Remember that the inner parent and inner child are not enemies; they are batting for the same team. Try to get them to communicate, understand, and compromise, which means have fun and be a little naughty and light sometimes, but remember the adult needs to be in charge and have the final say.
The inner parent can use praise and even small rewards to encourage mature, balanced behaviour.
Like all children, our inner child thrives on structure and routine. A no-nonsense routine, with named time slots, can reduce the chances of the inner child trying to negotiate and bargain their way out of doing what’s good for them, provided that the routine and task goals are comfortably achievable.
Rebelling is Giving Away Your Power
Rebellion is another sign that your inner child is dominating.
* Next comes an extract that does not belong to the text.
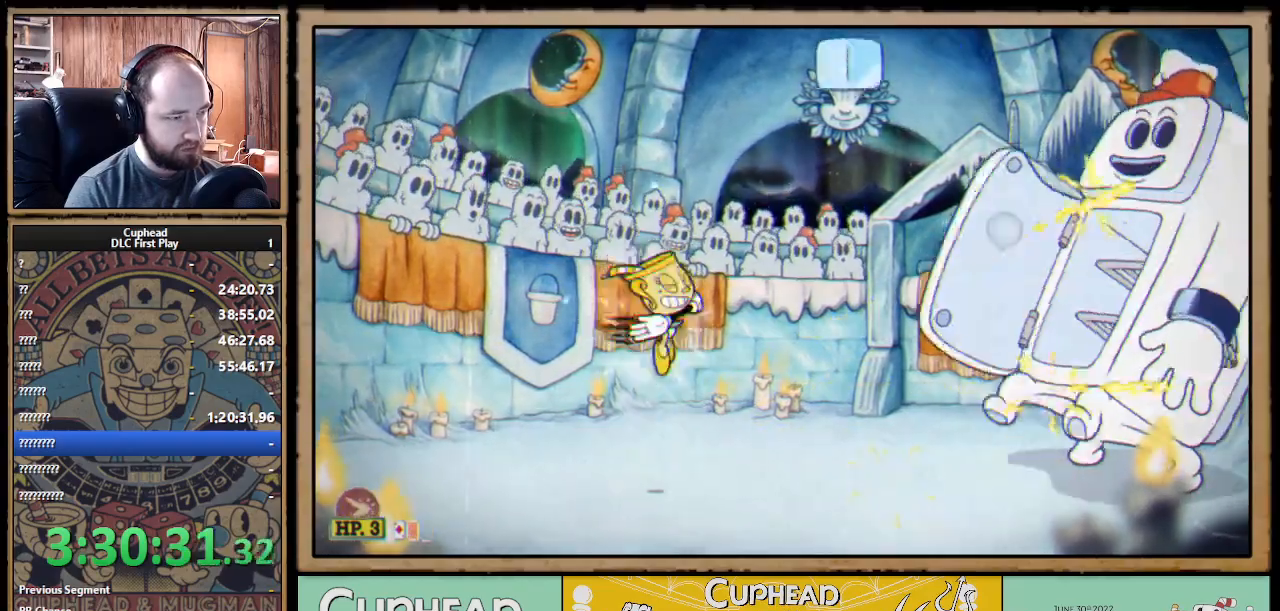
{"buttons": ["X"], "left_stick": "center", "right_stick": "center", "events": [[117, "L1", "down"], [233, "L1", "up"]]}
When you get the urge to rebel against the wishes of your partner or other loved one when they ask you to stop your behaviour, remember that they are truly concerned about you, and/or worried about the impact on them or others; they not just trying to wield their power for the sake of it. Also, every time you rebel, you are actually giving your personal power away, because you are limiting your choices and actions to those that contradict the person you are rebelling against.
Therapy Can Help
If you are really struggling to control your technology addictive behaviour, it might be helpful to book an appointment with a therapist. A bit of psychological tweaking can hlep you to strengthen your strategies and resolve, as well as clear any underlying problems that might be unconsciously fuelling your behaviour.
Remember, balance and moderation is the key. For many people this can mean breaking routine rules now and then for a treat, but for others any lapse in rules can lead to a major relapse in their addictive behaviour, so rules need to incorporate fun and balance. Each of us must determine the best way to manage our inner child, while keeping our inner parent firmly, but lovingly, in charge.